As for the rest of it? The stuff that's not copped from Shades of Magic?
Well, you have a prison breakout scene that could be straight out of a Bardugo book.
You also have a relationship between two main characters that is almost exactly Jessica Jones and Kilgrave.
Other than that, there's not much different to be honest. And it got to the point where those things that were, I did not trust to be unique from Motayne's mind either. If I didn't recognize it immediately from another person's work, I started assuming it must just be because I hadn't read the work it was stolen from yet. It's that bad.
And the worst, truly the worst, part of all of this is...Despite lifting things from so many sources, not perfect ones of course but ones that nevertheless got the literary job done...
This book was legitimately terrible.
The character motivations constantly shifted for no reason: "I want to find my brother who maybe isn't dead, but then again I guess he's dead and I never have to think about him again womp;" "I want my daughter to be dead for what she did to me but then I guess I want her to be alive and love me again but then I guess I want her dead but maybe also alive." It was nearly impossible to keep track of anyone's arc in this thing because no one had a clear one, and the backgrounds of every character became so jumbled and lost that you started just expecting to have nothing be satisfying at the end by about a third of the way through.
The plot was also an incoherent mess. The main characters all had what I can only describe as a Harry Potter complex - the need to do everything by themselves, because they were the only ones who could stop the evil!...but, in fact, literally none of them had even the basic qualifications for fighting off the "evil," and there were I assume hundreds of actual military members and powerful magic-users who would have been much better suited to helping. The whole thing took place over what actually seemed to be 2-3 days, and felt that quick, too, as the characters mostly just jumped from plot-contrived scene to plot-contrived scene. Nothing felt earned, nothing felt connected, and by the end I was literally rolling my eyes as I read it because I could not believe that the reader could be expected to actually believe anything that was happening or care.
At the beginning of this book, I was fine with it. It was refreshing to see a YA fantasy world from a Latinx author, based on her Dominican heritage. It was quite cool to have the magic system work with Spanish words, instead of the typical Latin. It was clearly similar to Shades of Magic, but wasn't a blatant ripoff.
But by the middle, everything I had liked was gone.
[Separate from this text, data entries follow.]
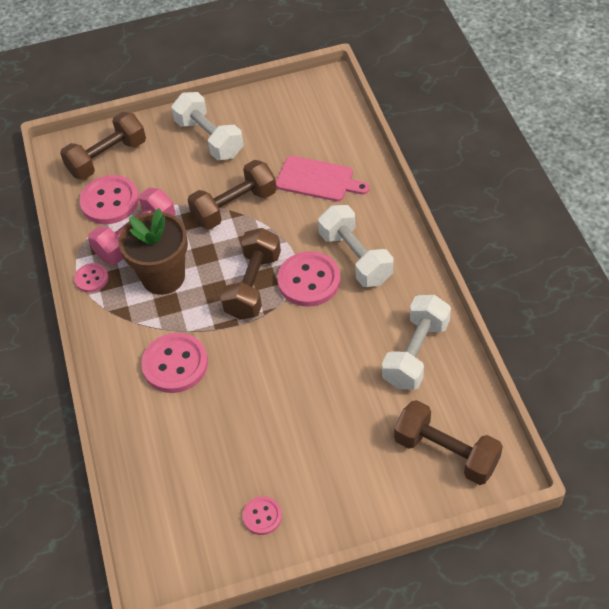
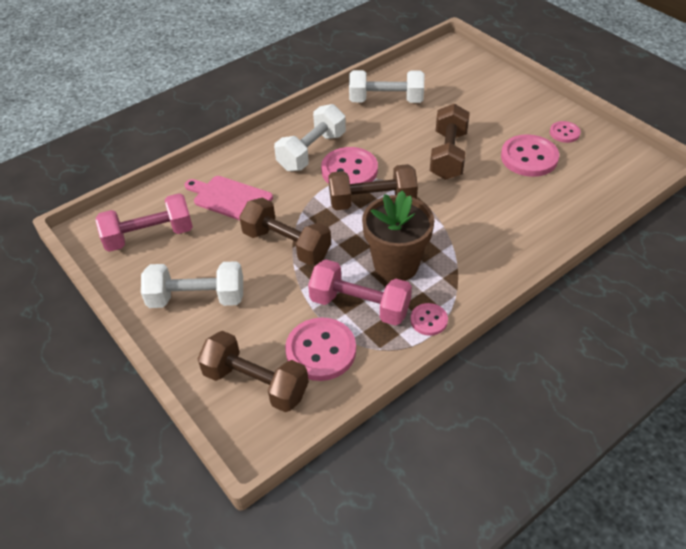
camera: 115 degrees left, 5 degrees down
pink button [141,333,208,393] -> pink button moved to [501,134,559,177]
white dumbbell [171,92,243,160] -> white dumbbell turned 60 degrees clockwise [141,261,243,308]
pink cutting board [276,156,370,201] -> pink cutting board turned 60 degrees counterclockwise [185,176,273,220]
brown dumbbell [394,400,503,485] -> brown dumbbell moved to [430,104,470,180]
none -> pink dumbbell [95,193,193,252]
The world-building becomes shoddy at best, with mentions of sangria and sugarcane really the only things that separate it from any other typical fantasy world. By the end of the book, the references to these actually seemed out of place and jarring, that's how directly like Shades of Magic it had become. The Spanish continues throughout, which is fine, but without a rich culture to back it up, it starts to feel more like a gimmick than anything else.
The back of my ARC has a picture of Motayne, smiling. When I turned to look at it, that's when I really knew how much this book angered me. Because all I could think was, You haven't earned the right to smile. This isn't your book. It's other people's books. And I hope you don't earn a cent more for it.
Kirkus Reviews has already commented that getting a second book out of this world will be difficult, because of the lack of culture and world-building.
But I think I can tell you exactly how Motayne is going to pull out a second book. And a third.
There's going to be a magic tournament. And then the dark magic is going to come back from the void.
Maybe after, they'll all go to Red London for drinks.